L'exemple des gants de chirurgie.
S'il existe un dénominateur commun universel à toutes les chirurgies, c'est bien celui de l'usage des gants. La chirurgie orthopédique la plus exposée au risque de perforation du gant a presque universellement adopté le double gantage ; lequel peut servir de base à un mécanisme encore plus élaboré de protection par l'incorporation d'un système indicateur de perforation. L'élimination du latex dans certaines productions de gants peut faire l'objet d'une évaluation du service rendu sur les terrains allergiques pour l'opéré ou pour l'opérateur lui-même ; la pratique du poudrage, qui remonte à plus d'un demi-siècle, a elle-même fait l'objet de retouches successives : le talc a, le premier, été identifié comme franchement préjudiciable à l'opéré. Des poudres organiques mieux tolérées mais encore non totalement dénuées de tout risque, en particulier adhérentiel, plus spécialement en chirurgie viscérale, sont apparues ; la recherche industrielle a été mise à contribution pour tenter de mettre à la disposition des chirurgiens le gant qui répond le mieux à un cahier de charges consensuel, de plus en plus sophistiqué : absence de latex, absence de poudre dans le processus même de fabrication, incorporation de témoins de perforation, conservation des qualités tactiles et de la résistance mécanique du gant malgré la modification des matériaux qui entrent dans sa constitution. L'unique reproche que l'on pourrait faire à la démarche d'optimisation d'un accessoire de base en chirurgie est le discret surcoût.
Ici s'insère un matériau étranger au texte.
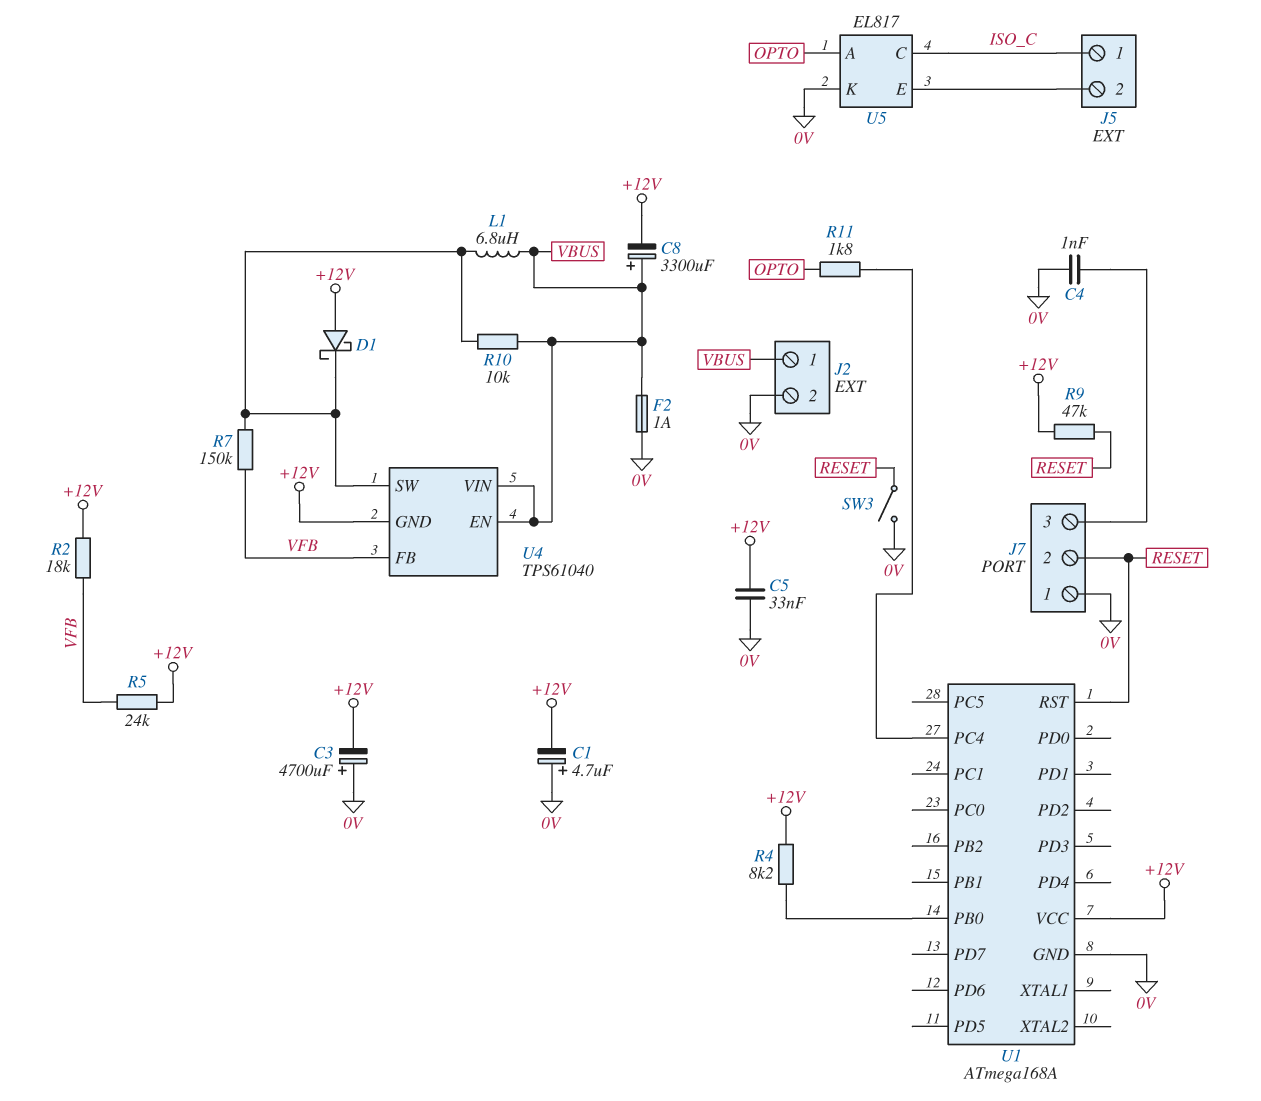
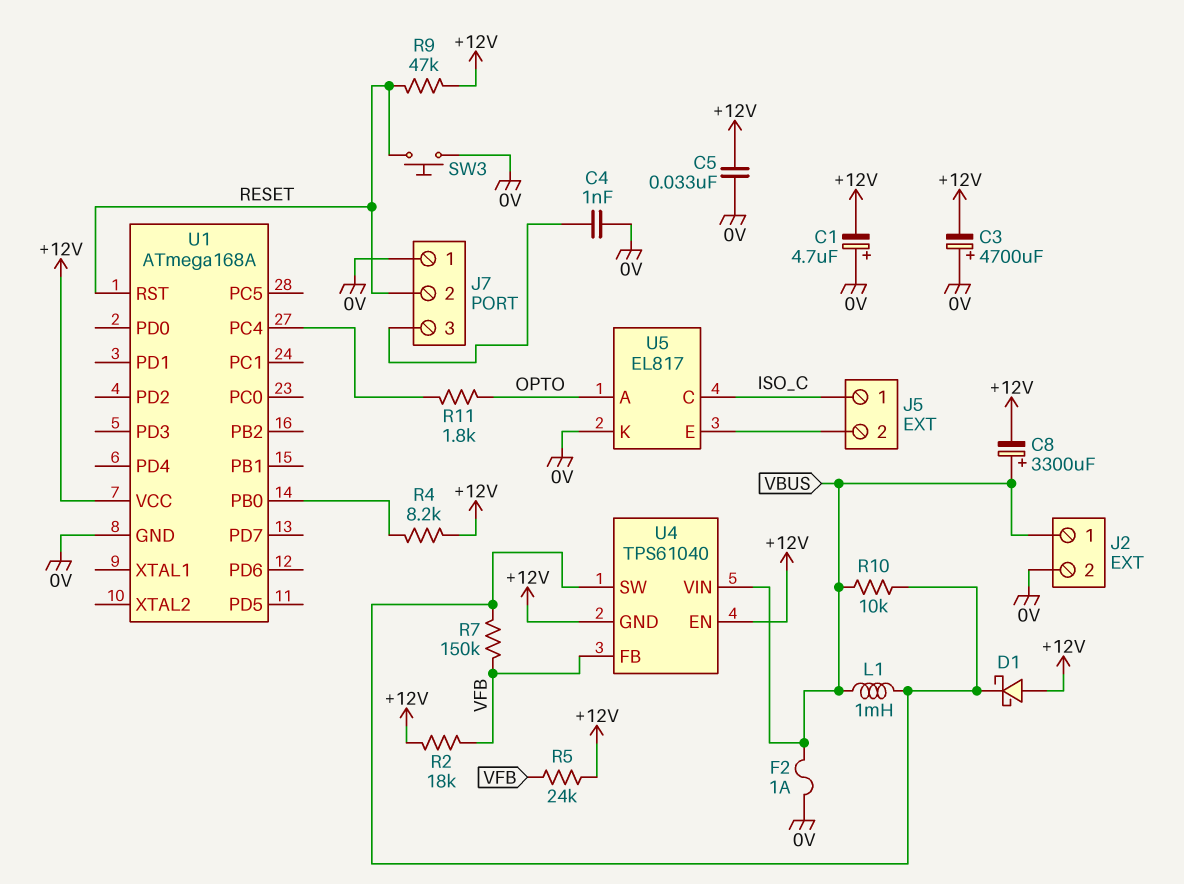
L1: 6.8uH (U4/SW, VBUS) -> 1mH (U4/SW, VBUS)
SW3: switch (0V, RESET) -> button (0V, RESET)
U4 pin EN: VBUS -> +12V

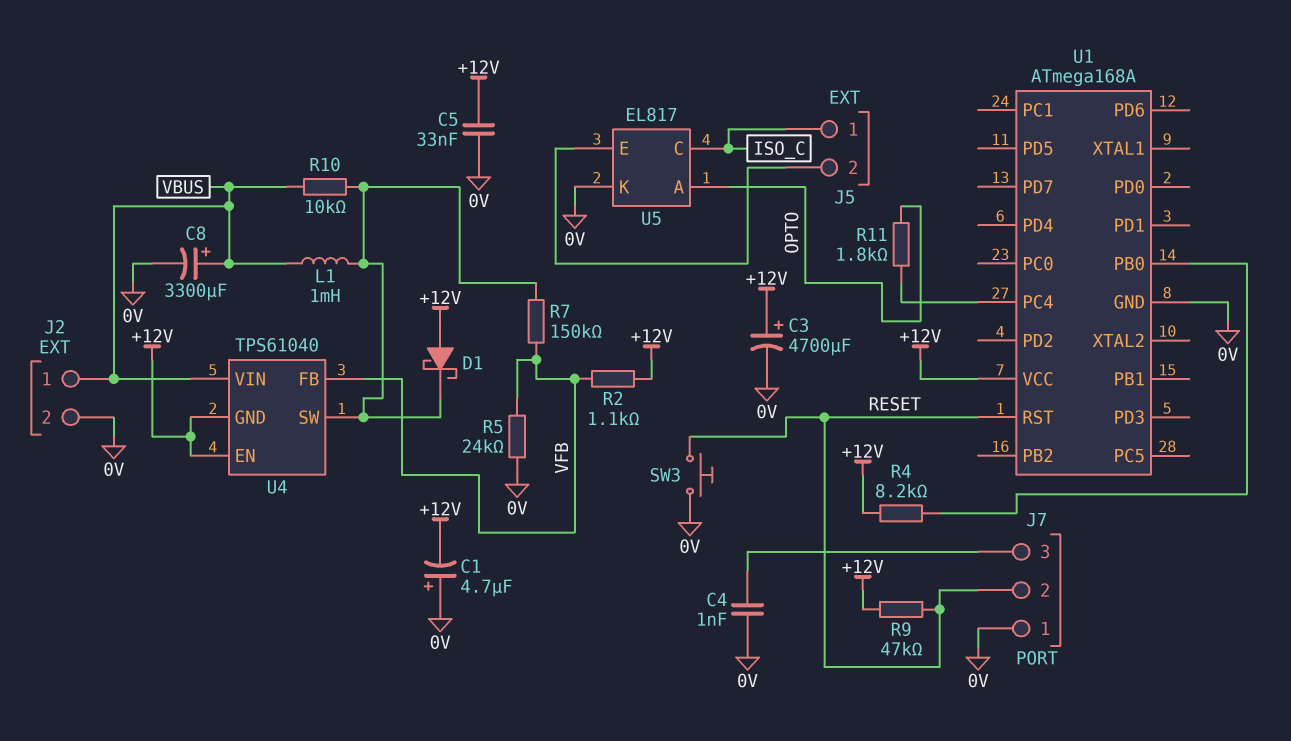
C3: 4700uF (plus 0V, minus +12V) -> 4700uF (plus +12V, minus 0V)
C8: 3300uF (plus VBUS, minus +12V) -> 3300uF (plus VBUS, minus 0V)
F2: 1A (0V, VBUS) -> none
R2: 18k (+12V, VFB) -> 1.1k (+12V, VFB)
R5: 24k (+12V, VFB) -> 24k (0V, VFB)

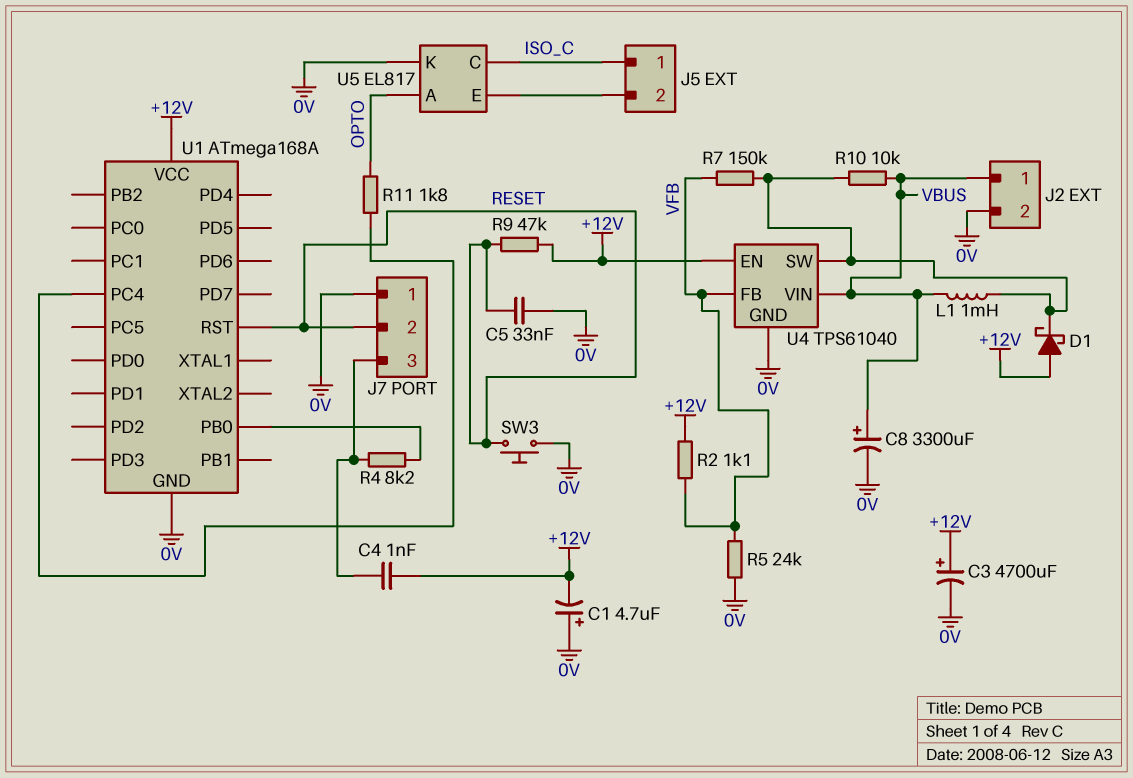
C4: 1nF (0V, J7/3) -> 1nF (+12V, J7/3)
C5: 33nF (+12V, 0V) -> 33nF (0V, RESET)
R4: 8.2k (+12V, U1/PB0) -> 8.2k (J7/3, U1/PB0)
U4 pin GND: +12V -> 0V

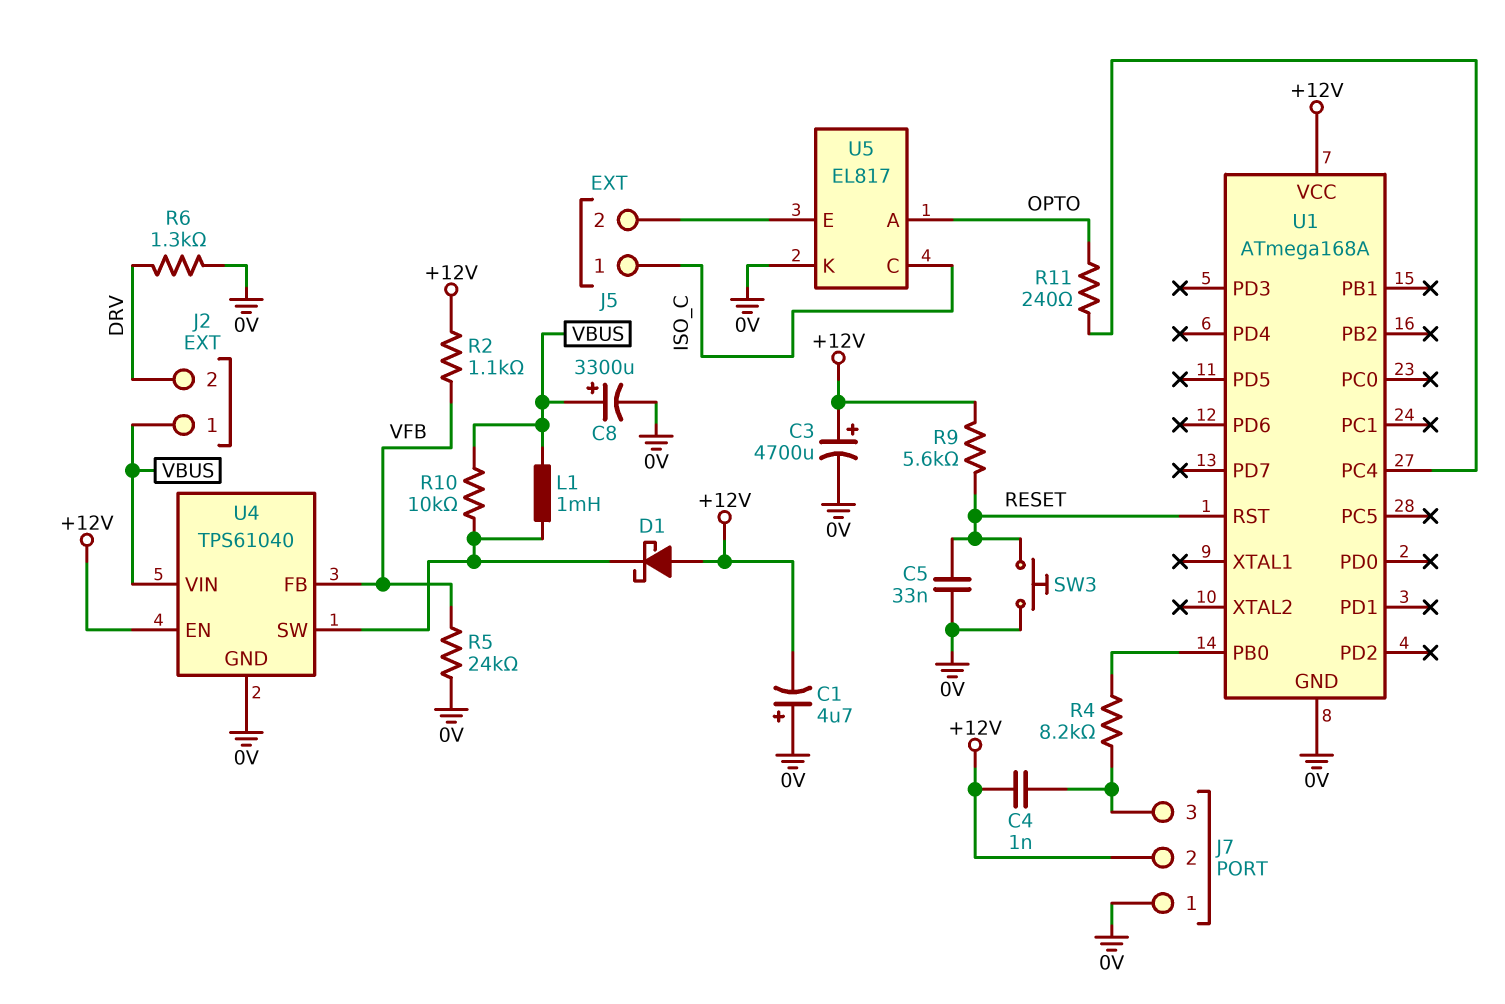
J2 pin 2: 0V -> DRV
J7 pin 2: RESET -> +12V
R6: none -> 1.3k (0V, DRV)
R7: 150k (U4/SW, VFB) -> none
R9: 47k (+12V, RESET) -> 5.6k (+12V, RESET)
R11: 1.8k (OPTO, U1/PC4) -> 240 (OPTO, U1/PC4)

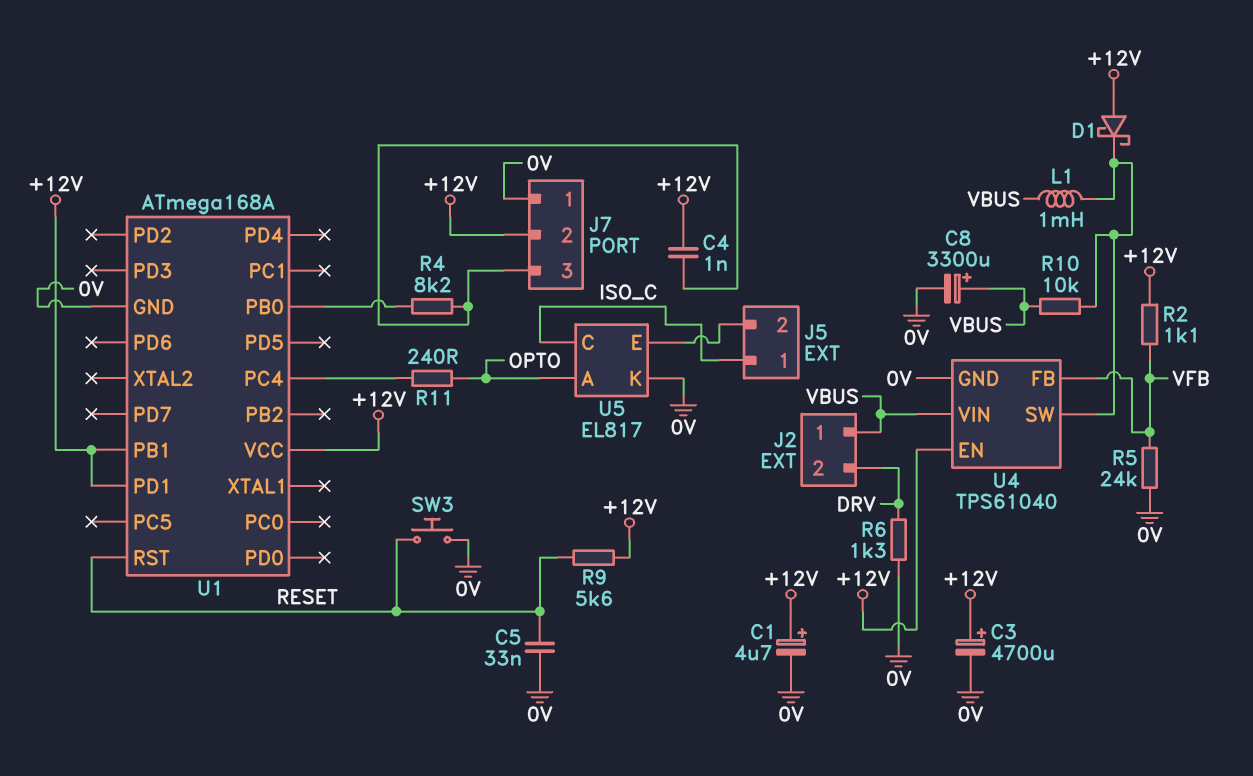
C1: 4.7uF (plus 0V, minus +12V) -> 4.7uF (plus +12V, minus 0V)
U1 pin PB1: none -> +12V
U1 pin PD1: none -> +12V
La mise en présence d'expériences chirurgicales venues d'horizons différents conduit plutôt à penser que ce reproche ne résiste guère à une évaluation plus systématique « de la morbidité collatérale » susceptible de survenir au décours de la chirurgie avec des gants de précédente génération.
Au total, la quête constante de qualité en chirurgie est non seulement scientifiquement légitime mais conforme aux intérêts collectifs. Elle répond à une attente implicite des chirurgiens du monde entier : il faut toujours améliorer chez les patients l'équilibre du rapport bénéfice/risque. La culture chirurgicale du moment s'accommode fort bien d'une mobilisation de toutes les énergies, visant à réduire ce risque à sa plus simple expression.
D'après la conférence du Royal College of Surgeons avec les Prs et Drs Lund, Thomas, Rowan, Williams, Lees, Meakins, Eccles, Canter, Kelly (Grande-Bretagne), Britt (Etats-Unis), Terpstra (Hollande), Hansen (Danemark), Hofmann (Allemagne), Soreide (Norvège).